Small farmers will be severely affected by the torrential rains and there will be a “significant” short-term impact on logistics, including the transportation of hogs, according to Shanghai JC Intelligence, an agriculture consulting firm.

A bigger worry is the potential outbreak of African swine fever, said Lin Guofa, a senior analyst at consultancy Bric Agriculture Group. Floods increase the risk of disease as the virus can be found in pig’s blood, feces and tissue. Healthy hogs may be infected through contact with sick pigs or contaminated feed and water.

While China has largely recovered from the outbreak of African swine fever that started in 2018, the situation remains complicated and a worsening spread could harm the goal of replenishing pork supplies in the top consumer. The nation has reported 11 incidents of the disease this year and the emergence of new strains with milder symptoms and a longer incubation period makes it difficult to identify cases immediately, the farm ministry said Tuesday.

Quality Issues

Henan province is the country’s top wheat grower, accounting for nearly 30% of output, and the second-largest hog producer. It’s home to the world’s biggest pig farm operated by Muyuan Foods Co. and the planet’s top pork processor, WH Group. While Muyuan is closely watching the rain and says operations are normal, its shares tumbled almost 5% Wednesday to the lowest since November.

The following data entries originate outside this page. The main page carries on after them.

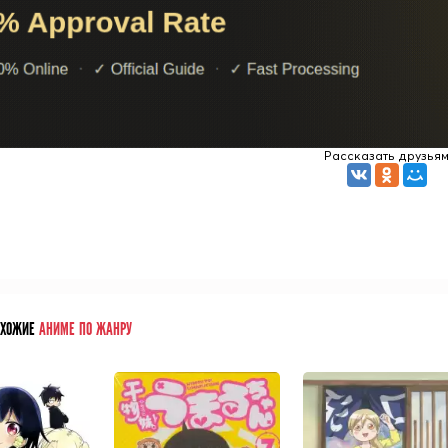
Рассказать друзья
ОХОЖИЕ
АНИМЕ ПО ЖАНРУ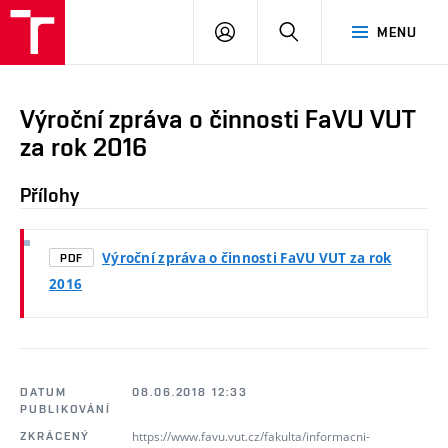
PŘIHLÁSIT
HLEDAT
MENU
SE
Výroční zpráva o činnosti FaVU VUT
za rok 2016
Přílohy
Výroční zpráva o činnosti FaVU VUT za rok
PDF
2016
DATUM
08.06.2018 12:33
PUBLIKOVÁNÍ
https://www.favu.vut.cz/fakulta/informacni-
ZKRÁCENÝ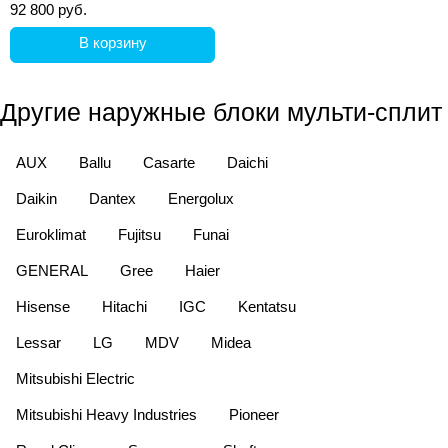
92 800 руб.
В корзину
Другие наружные блоки мульти-сплит
AUX
Ballu
Casarte
Daichi
Daikin
Dantex
Energolux
Euroklimat
Fujitsu
Funai
GENERAL
Gree
Haier
Hisense
Hitachi
IGC
Kentatsu
Lessar
LG
MDV
Midea
Mitsubishi Electric
Mitsubishi Heavy Industries
Pioneer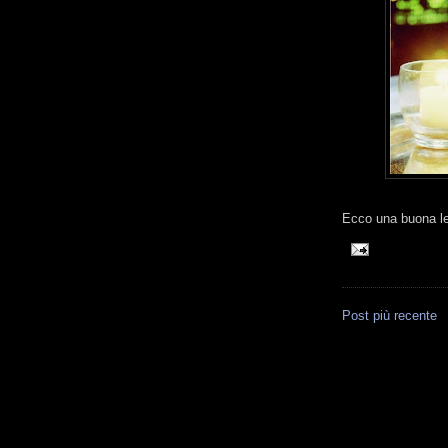
Ecco una buona le
Post più recente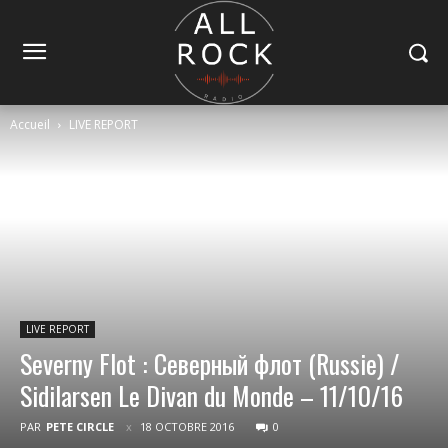
Accueil
LIVE REPORT
LIVE REPORT
Severny Flot : Северный флот (Russie) /
Sidilarsen Le Divan du Monde – 11/10/16
PAR
PETE CIRCLE
18 OCTOBRE 2016
0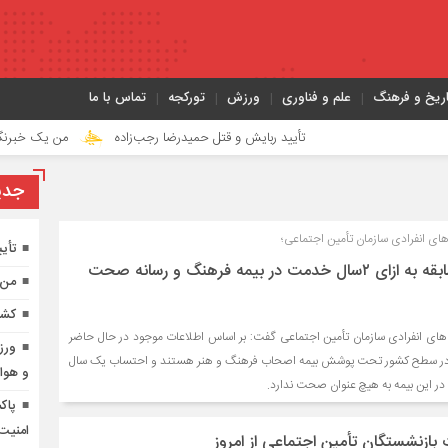
اریخ و فرهنگ
علم و فناوری
ورزش
تورکجه
تماس با ما
تأیید ربایش و قتل حمیدرضا رجب‌زاده
من یک خبرنگارم؛ یک زن، 
جدي
ای انفرادی سازمان تأمین اجتماعی؛
تأی
احتساب یک سال سابقه به ازای ۲سال خدمت در بیمه فرهنگ و رسانه صحت
من 
کشف
های انفرادی سازمان تأمین اجتماعی گفت: بر اساس اطلاعات موجود در حال حاضر
ورزش
 فعال در سطح کشور تحت پوشش بیمه اصحاب فرهنگ و هنر هستند و احتساب یک سال
و هوا
پاک
امنیت
بازنشستگان تأمین اجتماعی از امروز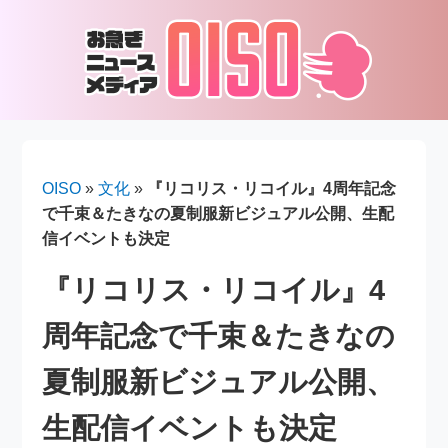
OISO
»
文化
»
『リコリス・リコイル』4周年記念
で千束＆たきなの夏制服新ビジュアル公開、生配
信イベントも決定
『リコリス・リコイル』4
周年記念で千束＆たきなの
夏制服新ビジュアル公開、
生配信イベントも決定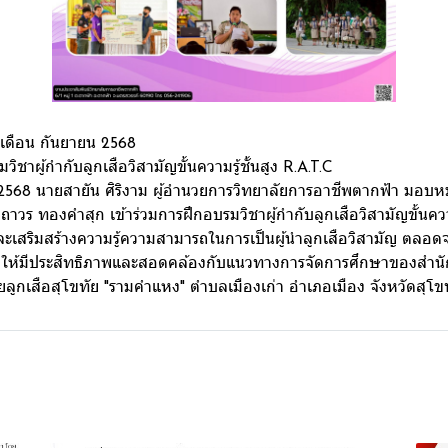
เดือน กันยายน 2568
วิชาผู้กำกับลูกเสือวิสามัญขั้นความรู้ชั้นสูง R.A.T.C
น 2568 นายสายัน ศิริงาม ผู้อำนวยการวิทยาลัยการอาชีพตากฟ้า มอบหมา
วร ทองคำสุก เข้าร่วมการฝึกอบรมวิชาผู้กำกับลูกเสือวิสามัญขั้นความร
ะเสริมสร้างความรู้ความสามารถในการเป็นผู้นำลูกเสือวิสามัญ ตลอดจ
ือให้มีประสิทธิภาพและสอดคล้องกับแนวทางการจัดการศึกษาของสำ
ลูกเสือสุโขทัย "รามคำแหง" ตำบลเมืองเก่า อำเภอเมือง จังหวัดสุโข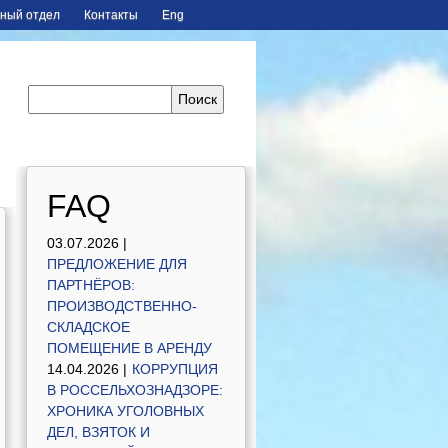
ный отдел
Контакты
Eng
FAQ
03.07.2026 |
ПРЕДЛОЖЕНИЕ ДЛЯ
ПАРТНЁРОВ:
ПРОИЗВОДСТВЕННО-
СКЛАДСКОЕ
ПОМЕЩЕНИЕ В АРЕНДУ
14.04.2026 |
КОРРУПЦИЯ
В РОССЕЛЬХОЗНАДЗОРЕ:
ХРОНИКА УГОЛОВНЫХ
ДЕЛ, ВЗЯТОК И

At least 12 people have died following widespread floods in Henan and about 100,000 have been evacuated. The main wheat crop is already harvested, but rains have affected its quality, which will lead to higher imports.

Henan is also the country’s largest egg producer, accounting for 15% of output. Heavy rains may push up egg prices, but the impact on corn and cotton will be muted, according to JCI. Corn is at a stage when it requires water, while the province’s cotton production represents less than 1% of the nation’s total.